Job a.
Answer these questions using the extract on IoT service trust:
(i) Which three perspectives does it identify as usable in most application scenarios?
(ii) What two attributes does it propose for the owner perspective?
(iii) What technique does it give as an example for protecting the data's integrity and privacy?

Start of Extract provided

Computing the trust confidence is achieved by substituting the activation value of the detected neuron in the softmax equation.

3 Trust Perspectives

The proposed framework evaluates the trust based on the inherent characteristics of IoT services. Recall that an IoT service is transformed into a multi-perspective trust model using their inherent characteristics. Each perspective contributes partially to the service’s trust. Perspectives are application-dependent and can vary across different scenarios. In this section, we identify three perspectives that may be used in most application scenarios: (1) Owner Perspective, (2) Device Perspective, and (3) Service Perspective. Our framework leverages IoT services’ data to assess their trust level. The privacy and integrity of the data are crucial but is not the focus of this work. We, therefore, assume that the data is protected using integrity and privacy-preserving techniques such as blockchain, which can be further studied in future work.

3.1 Owner Perspective

The owner perspective contributes to an IoT service’s trust based on the service provider’s (device owner) trustworthiness. The level of influence of this perspective depends on its attributes. We propose two attributes: social relations and locality attributes.

Social Relations Attribute

The social relation between an IoT service provider $s_{p}$ and consumer $s_{c}$ can affect the level of trust between them [20]. Such relations are leveraged to infer the level of trust between users. We assume social relations are accessible through public social profiles (e.g., LinkedIn and Facebook) or shared private information. We first start with public profiles. Private information can be trusted with the system to optimize the calculation of the trust in case of unavailable public information. Users in social networks often engage in relationships with others. Some social networks differentiate between relationships based on their strength, e.g., Facebook has family, friend, or coworker relationships.

The trustworthiness of a service can be deduced using a provider’s and consumer’s social relation. For instance, assume a crowdsourcing environment where IoT devices share their Internet using WiFi hotspots. Suppose a consumer who wishes to use one of the available WiFi hotspots services. The consumer might trust service providers that they know (e.g., friends on Facebook) rather than a complete stranger. As stated earlier, trust attributes can vary and their significance can change depending on the IoT service type. For example, social relations could be used in WiFi hotspot services, but its significance may not be as high for environmental sensing or energy sharing services. We discuss more appropriate attributes in later sections.

Several factors affect the trust in terms of social properties two of which are: the provider’s and consumer’s relation, and common friends between them [20]. We use the following equation to evaluate the relationship factor $R_{s_{p},s_{c}}$ :

R_{s_{p},s_{c}}=\frac{strn_{s_{p},s_{c}}}{K}

(4)

End of Extract provided

Job b. Can you duplicate the rows from the line holding "Die Aderisolation von" through the end of the rows, inclusive?

Start of Data for this task

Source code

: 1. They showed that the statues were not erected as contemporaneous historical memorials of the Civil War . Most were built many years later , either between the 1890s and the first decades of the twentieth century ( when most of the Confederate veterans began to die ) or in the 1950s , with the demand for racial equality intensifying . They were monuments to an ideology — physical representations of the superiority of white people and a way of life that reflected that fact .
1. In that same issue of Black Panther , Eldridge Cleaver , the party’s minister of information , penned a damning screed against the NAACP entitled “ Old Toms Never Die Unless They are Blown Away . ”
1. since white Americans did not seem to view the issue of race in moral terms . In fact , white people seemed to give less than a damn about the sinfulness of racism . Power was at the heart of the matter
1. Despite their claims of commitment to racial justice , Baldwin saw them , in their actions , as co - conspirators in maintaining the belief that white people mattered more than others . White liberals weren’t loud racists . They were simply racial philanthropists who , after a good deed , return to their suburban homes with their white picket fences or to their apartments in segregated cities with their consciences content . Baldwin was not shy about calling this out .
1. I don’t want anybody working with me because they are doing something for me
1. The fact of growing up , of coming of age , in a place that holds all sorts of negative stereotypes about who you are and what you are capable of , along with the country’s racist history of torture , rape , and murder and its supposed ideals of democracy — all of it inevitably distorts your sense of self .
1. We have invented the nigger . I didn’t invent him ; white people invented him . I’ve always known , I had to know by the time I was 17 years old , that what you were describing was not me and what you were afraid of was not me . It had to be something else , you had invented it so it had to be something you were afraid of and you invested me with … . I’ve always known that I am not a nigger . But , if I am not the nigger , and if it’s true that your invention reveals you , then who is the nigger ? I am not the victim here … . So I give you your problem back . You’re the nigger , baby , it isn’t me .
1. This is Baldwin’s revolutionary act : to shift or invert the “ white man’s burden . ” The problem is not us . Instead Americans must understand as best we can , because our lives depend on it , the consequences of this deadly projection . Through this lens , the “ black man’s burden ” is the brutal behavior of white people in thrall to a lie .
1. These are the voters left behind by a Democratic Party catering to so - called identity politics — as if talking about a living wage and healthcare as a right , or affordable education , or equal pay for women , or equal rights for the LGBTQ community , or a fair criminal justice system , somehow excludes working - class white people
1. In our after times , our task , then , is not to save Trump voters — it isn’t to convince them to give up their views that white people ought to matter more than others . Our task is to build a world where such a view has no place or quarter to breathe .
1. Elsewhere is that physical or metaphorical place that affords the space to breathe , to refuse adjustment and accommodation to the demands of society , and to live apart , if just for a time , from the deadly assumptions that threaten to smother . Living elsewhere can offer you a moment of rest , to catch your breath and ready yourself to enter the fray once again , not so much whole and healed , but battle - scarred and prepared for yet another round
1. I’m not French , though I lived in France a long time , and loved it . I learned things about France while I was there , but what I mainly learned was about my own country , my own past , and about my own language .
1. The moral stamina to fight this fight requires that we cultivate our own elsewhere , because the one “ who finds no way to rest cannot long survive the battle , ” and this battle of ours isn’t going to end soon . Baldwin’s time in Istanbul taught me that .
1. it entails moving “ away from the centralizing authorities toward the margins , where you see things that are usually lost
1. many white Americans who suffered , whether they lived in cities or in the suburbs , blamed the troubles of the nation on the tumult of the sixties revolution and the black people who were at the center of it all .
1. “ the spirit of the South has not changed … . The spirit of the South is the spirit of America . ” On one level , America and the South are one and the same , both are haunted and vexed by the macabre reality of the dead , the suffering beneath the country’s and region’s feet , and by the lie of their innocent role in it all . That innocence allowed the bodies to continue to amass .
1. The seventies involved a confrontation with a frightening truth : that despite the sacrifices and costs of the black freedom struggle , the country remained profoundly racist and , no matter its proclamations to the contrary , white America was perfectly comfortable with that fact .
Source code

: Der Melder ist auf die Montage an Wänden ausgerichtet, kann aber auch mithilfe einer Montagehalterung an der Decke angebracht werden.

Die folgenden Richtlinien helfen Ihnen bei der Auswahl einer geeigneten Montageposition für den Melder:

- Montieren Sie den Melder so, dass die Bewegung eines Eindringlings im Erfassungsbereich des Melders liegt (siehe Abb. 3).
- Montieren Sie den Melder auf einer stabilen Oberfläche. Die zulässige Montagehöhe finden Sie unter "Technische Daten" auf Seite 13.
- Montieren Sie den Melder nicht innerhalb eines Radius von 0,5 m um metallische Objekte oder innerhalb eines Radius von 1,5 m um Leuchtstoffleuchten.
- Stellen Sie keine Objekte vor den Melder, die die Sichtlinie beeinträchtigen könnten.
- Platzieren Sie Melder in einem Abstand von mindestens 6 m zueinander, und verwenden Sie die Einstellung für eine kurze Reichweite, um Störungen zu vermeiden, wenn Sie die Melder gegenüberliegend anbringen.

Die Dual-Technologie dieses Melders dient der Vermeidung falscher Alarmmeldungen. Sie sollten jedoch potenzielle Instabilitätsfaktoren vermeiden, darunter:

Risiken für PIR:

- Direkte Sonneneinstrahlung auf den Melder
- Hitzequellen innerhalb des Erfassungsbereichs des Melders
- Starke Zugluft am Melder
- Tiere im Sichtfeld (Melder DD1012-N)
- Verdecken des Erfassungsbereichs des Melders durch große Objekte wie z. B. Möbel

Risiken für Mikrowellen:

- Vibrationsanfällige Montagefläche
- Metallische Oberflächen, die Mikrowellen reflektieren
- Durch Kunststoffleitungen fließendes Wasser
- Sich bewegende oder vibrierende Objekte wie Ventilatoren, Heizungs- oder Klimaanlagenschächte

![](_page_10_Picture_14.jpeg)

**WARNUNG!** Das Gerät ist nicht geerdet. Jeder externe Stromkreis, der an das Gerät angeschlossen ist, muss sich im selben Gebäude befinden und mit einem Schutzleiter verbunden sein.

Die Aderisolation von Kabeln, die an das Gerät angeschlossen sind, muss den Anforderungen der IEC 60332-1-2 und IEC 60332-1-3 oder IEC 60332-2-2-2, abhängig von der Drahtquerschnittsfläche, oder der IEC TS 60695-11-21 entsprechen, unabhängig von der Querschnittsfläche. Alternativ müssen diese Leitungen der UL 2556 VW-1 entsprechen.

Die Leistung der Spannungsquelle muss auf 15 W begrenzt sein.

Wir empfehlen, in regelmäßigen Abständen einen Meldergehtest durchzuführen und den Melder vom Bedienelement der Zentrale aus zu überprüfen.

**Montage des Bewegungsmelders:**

End of Data for this task

Written response a.
(i) Owner Perspective, Device Perspective, and Service Perspective.
(ii) Social relations and locality attributes.
(iii) Blockchain.

Written response b.
Die Aderisolation von Kabeln, die an das Gerät angeschlossen sind, muss den Anforderungen der IEC 60332-1-2 und IEC 60332-1-3 oder IEC 60332-2-2-2, abhängig von der Drahtquerschnittsfläche, oder der IEC TS 60695-11-21 entsprechen, unabhängig von der Querschnittsfläche. Alternativ müssen diese Leitungen der UL 2556 VW-1 entsprechen.

Die Leistung der Spannungsquelle muss auf 15 W begrenzt sein.

Wir empfehlen, in regelmäßigen Abständen einen Meldergehtest durchzuführen und den Melder vom Bedienelement der Zentrale aus zu überprüfen.

**Montage des Bewegungsmelders:**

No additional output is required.